Après avoir décrit les difficultés, parlons des solutions. Plusieurs maires de la région Bretagne ont interpellé le Gouvernement sur la situation financière des Ehpad de leurs territoires et proposé des financements. Ce matin encore, dans Le Dauphiné libéré, le courageux maire de Voiron, Julien Polat – auquel je rends hommage –, annonce le déblocage de 480 000 euros au bénéfice de l'Ehpad La Tourmaline : ces crédits permettront de maintenir les effectifs et la qualité de la prise en charge des résidents issus du Voironnais.
Les hausses de rémunération décidées dans le cadre du Ségur doivent être saluées, mais devront être financées : sur les 100 millions estimés, l'État a décaissé 40 millions ; quid des 60 millions restants ? Comment, par ailleurs, jouer sur les tarifs alors que l'inflation est forte et que le reste à charge s'élève à 1 000 euros ? Faut-il réfléchir à un système assurantiel obligatoire ? Pour améliorer la capacité contributive des établissements, ne pourrait-on pas envisager d'adapter le tarif aux revenus des résidents ? Actuellement, les déficits structurels provoquent la dégradation des situations locales, la perte de confiance vis-à-vis des directeurs et des personnels des Ehpad et surtout l'inquiétude des résidents et de leurs familles.
Je remercie de nouveau la présidente de la commission des affaires sociales, Charlotte Parmentier-Lecocq, d'avoir fait vivre le débat au cours de nos travaux, ainsi que la rapporteure générale, Stéphanie Rist, qui a patiemment apporté des réponses nombreuses et précises à nos questions.

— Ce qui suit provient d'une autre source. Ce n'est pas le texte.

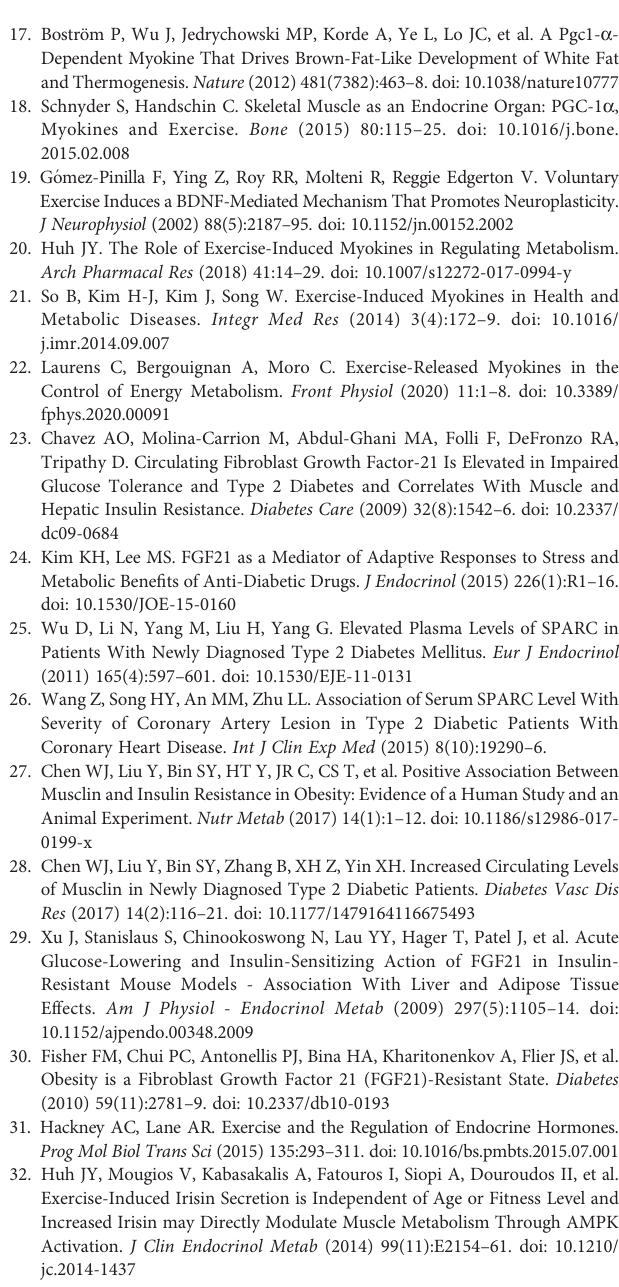
Supplementary Figure 1 | Change in animal ’ s body weight (grams) in low response trainers (LRT) and high response trainers (HRT). Values are means±SD. Analysis via two-way ANOVA with Sidak ’ s post hoc test. Main effects are shown in the text box **P<0.01, ***P<0.001, ****P<0.0001. Non-underlined symbols represent within group differences. Underlined symbols represent between group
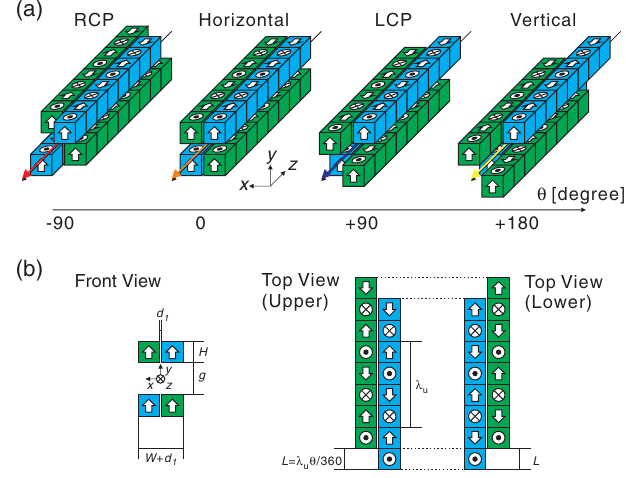
FIG. 1. Outline of the APPLE undulator: (a) magnet configu- rations to generate four typical polarization states, and (b) geom- etry to calculate the magnetic force.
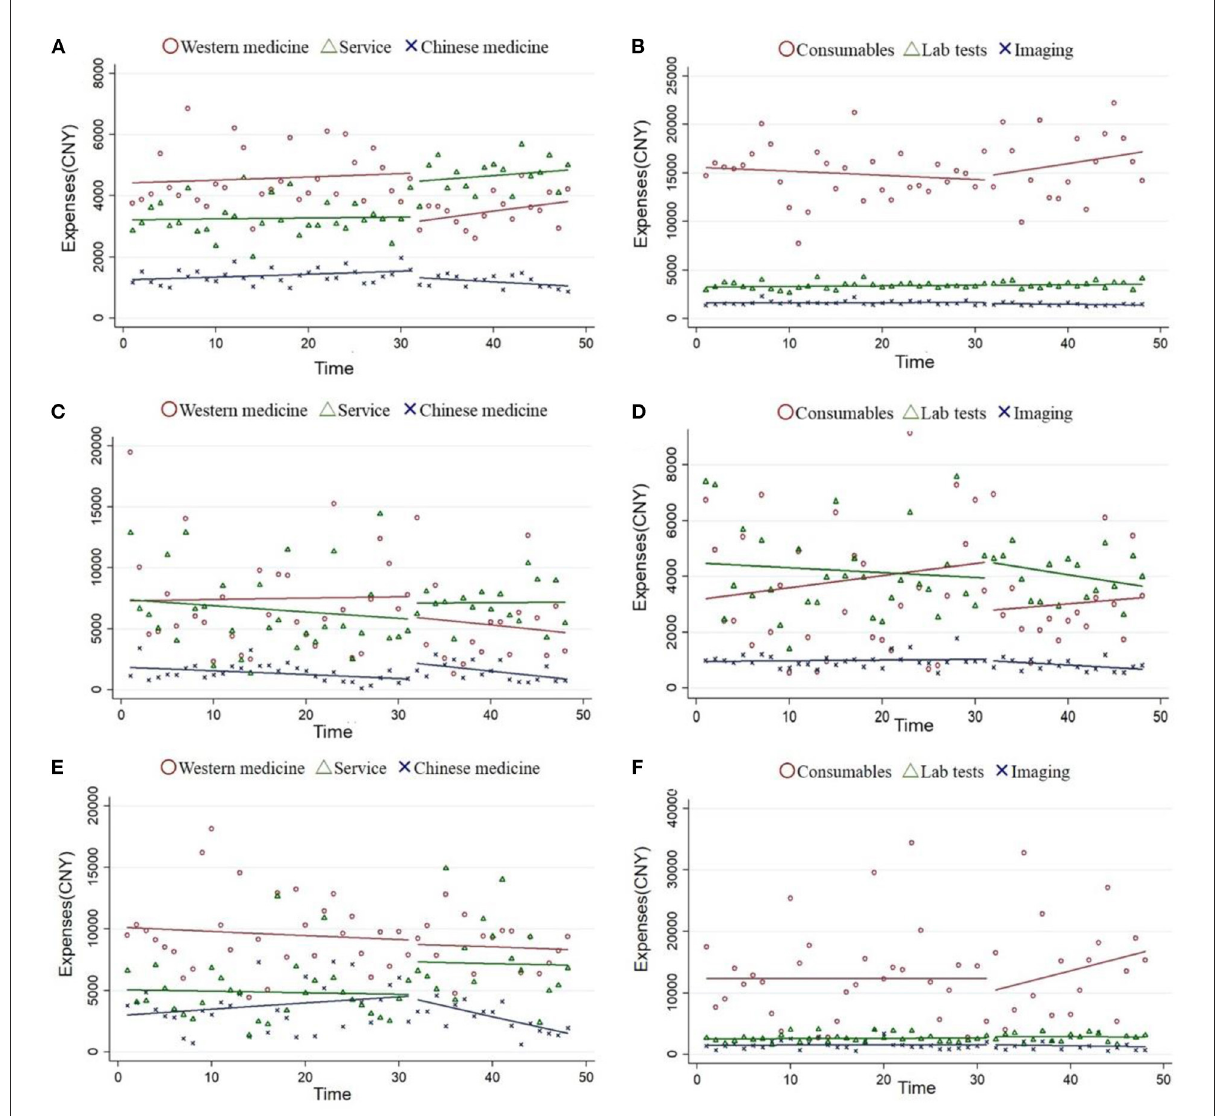
FIGURE1 Changes in disaggregated hospitalization expenses (ITS model). Ischemic heart disease (A,B) ; chronic renal failure (C,D) ; and lung cancer (E,F)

Madame la Première ministre, nous ne contestons ni votre légitimité ni votre droit constitutionnel à recourir à l'article 49.3, mais nous déplorons que la démocratie parlementaire souffre de l'instabilité politique de l'Assemblée et de la France – instabilité qui fait le lit des extrêmes. Les députés qui travaillent sur le PLFSS depuis plusieurs semaines, quel que soit leur groupe, ne peuvent que regretter une telle situation.
Toutefois, parce que vous êtes les premiers pris au piège de cet étau, vous voilà obligés de tendre l'oreille aux propositions des oppositions, ce qui a permis au groupe Les Républicains d'obtenir des avancées sur plusieurs sujets, notamment les franchises médicales.
Nous ne sommes pas insensibles à la nécessité de responsabiliser les patients grâce au reste à charge – en France, son taux est parmi les plus faibles d'Europe –, mais il ne paraît pas souhaitable de faire aujourd'hui des économies sur la santé des Français alors que nous avons peu réduit les dépenses dans d'autres secteurs et que le pouvoir d'achat est en berne. Par ailleurs, il est hors de question de ponctionner l'Agirc-Arrco pour financer la revalorisation des petites retraites, qui, je le rappelle, avait été obtenue par Les Républicains et le président Ciotti afin de protéger le pouvoir d'achat de nos aînés.
Ces avancées justifient que l'Assemblée nationale et les oppositions se saisissent coûte que coûte des projets de loi du Gouvernement. Permettez-moi donc de me tourner vers les dépositaires de la motion de censure. Vous exprimez ce soir votre mécontentement que le Gouvernement court-circuite l'Assemblée nationale et, de ce point de vue, vous avez raison.